The Observatory reported two ISIS car bombs hit Kurdish positions on Saturday evening, leading to casualties. A cloud of black smoke towered over Kobane on Sunday.
A fighter from one of the female units of the main Syrian Kurdish militia in Kobane, YPG, said Kurdish fighters were able to detonate the car bombs before they reached their targets.
“Last night there were clashes all across Kobane … this morning the clashes are still ongoing,” she said, speaking on condition of anonymity.
No confirmation
The Observatory said 70 ISIS fighters had been killed in the past two days, according to sources at the hospital in the nearby town of Tel Abyab, where ISIS bodies are taken. Reuters cannot independently confirm the reports due to security restrictions.
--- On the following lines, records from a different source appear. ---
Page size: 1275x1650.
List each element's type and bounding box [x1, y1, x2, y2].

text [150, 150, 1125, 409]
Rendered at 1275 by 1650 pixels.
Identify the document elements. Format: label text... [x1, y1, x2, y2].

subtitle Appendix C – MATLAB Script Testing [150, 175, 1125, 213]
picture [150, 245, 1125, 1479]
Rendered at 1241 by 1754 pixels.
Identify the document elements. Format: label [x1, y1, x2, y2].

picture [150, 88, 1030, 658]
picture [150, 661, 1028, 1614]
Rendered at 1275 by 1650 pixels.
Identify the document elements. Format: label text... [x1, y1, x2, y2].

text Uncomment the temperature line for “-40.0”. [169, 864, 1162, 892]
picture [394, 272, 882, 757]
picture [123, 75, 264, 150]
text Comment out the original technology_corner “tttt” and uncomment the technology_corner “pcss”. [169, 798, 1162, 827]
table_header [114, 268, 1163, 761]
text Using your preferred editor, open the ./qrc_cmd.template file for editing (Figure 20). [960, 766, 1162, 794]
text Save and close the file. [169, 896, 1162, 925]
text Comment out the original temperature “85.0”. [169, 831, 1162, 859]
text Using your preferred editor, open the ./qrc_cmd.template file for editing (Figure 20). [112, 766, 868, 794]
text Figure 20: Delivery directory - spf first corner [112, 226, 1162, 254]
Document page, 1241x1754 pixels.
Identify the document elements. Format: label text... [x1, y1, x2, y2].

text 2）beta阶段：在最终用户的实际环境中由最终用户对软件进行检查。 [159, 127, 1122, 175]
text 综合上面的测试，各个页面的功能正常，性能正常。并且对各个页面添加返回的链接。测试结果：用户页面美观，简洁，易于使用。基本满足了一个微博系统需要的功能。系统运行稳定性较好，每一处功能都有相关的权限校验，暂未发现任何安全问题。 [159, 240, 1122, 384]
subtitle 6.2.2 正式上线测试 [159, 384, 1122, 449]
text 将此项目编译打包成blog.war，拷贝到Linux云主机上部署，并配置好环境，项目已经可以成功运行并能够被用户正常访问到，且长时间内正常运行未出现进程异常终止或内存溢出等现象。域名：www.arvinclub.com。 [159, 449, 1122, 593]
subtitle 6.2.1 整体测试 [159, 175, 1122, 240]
The Observatory said some Syrian Arab fighters from the Revolutionaries of Raqqa Brigade, who are fighting alongside Kurdish fighters, had executed two ISIS captives.
“One was a child of around 15 years old. They shot them in the head,” he said.
ISIS have also used executions throughout their campaigns in Syria and Iraq, killing hundreds of enemy combatants and civilians who oppose their cause, according to ISIS videos and statements.
Welat Omer, a doctor caring for the few remaining civilians in Kobane, told Reuters by telephone that he was looking after 15 patients, including children and the elderly.
“We need medicine, including antibiotics and milk for the children, and medicine for the elderly, who have heart conditions, diabetes and high blood pressure,” Omer said.
Hundreds of thousands have fled ISIS’s advance. Turkey hosts about 1.5 million Syrian refugees, including almost 200,000 Syrian Kurds from Kobane.
Ankara has refused to rearm beleaguered Kurdish fighters, who complain they are at huge disadvantage in the face of ISIS’s weaponry, much of it seized from the Iraqi military when the militants took the city of Mosul in June.
Suspicions
Turkey views the YPG with suspicion for its long-standing links with the Kurdistan Workers Party (PKK), which has waged a 30-year armed campaign for self-rule in Turkey.
President Recep Tayyip Erdogan was quoted in the Turkish media on Sunday as saying Ankara will never arm the YPG through its political wing, the PYD.
“There has been talk of arming the PYD to establish a front here against ISIS. For us, the PYD is the same as the PKK, it’s a terrorist organisation,” he was quoted as saying.
This stance has sparked outrage among Turkey’s own Kurds, who make up about 20 percent of the population. Riots in several cities earlier this month killed left than 35 people dead.
Appreciation
In a call with Erdogan on Saturday night, Obama expressed appreciation for Turkey hosting over a million refugees, including thousands from Kobane.
“The two leaders pledged to continue to work closely together to strengthen cooperation against ISIL (ISIS),” the White House said.
Obama’s approach to ISIS has drawn fire from his political opponents at home.
“We have dropped a bomb here and a missile there, but it has been a photo-op foreign policy,” U.S. Senator Ted Cruz of Texas, a Republican and a potential presidential candidate in 2016, said on CNN’s “State of the Union” show.
He criticized Obama for delays in aiding Kurdish fighters in desperate need of weapons and assistance.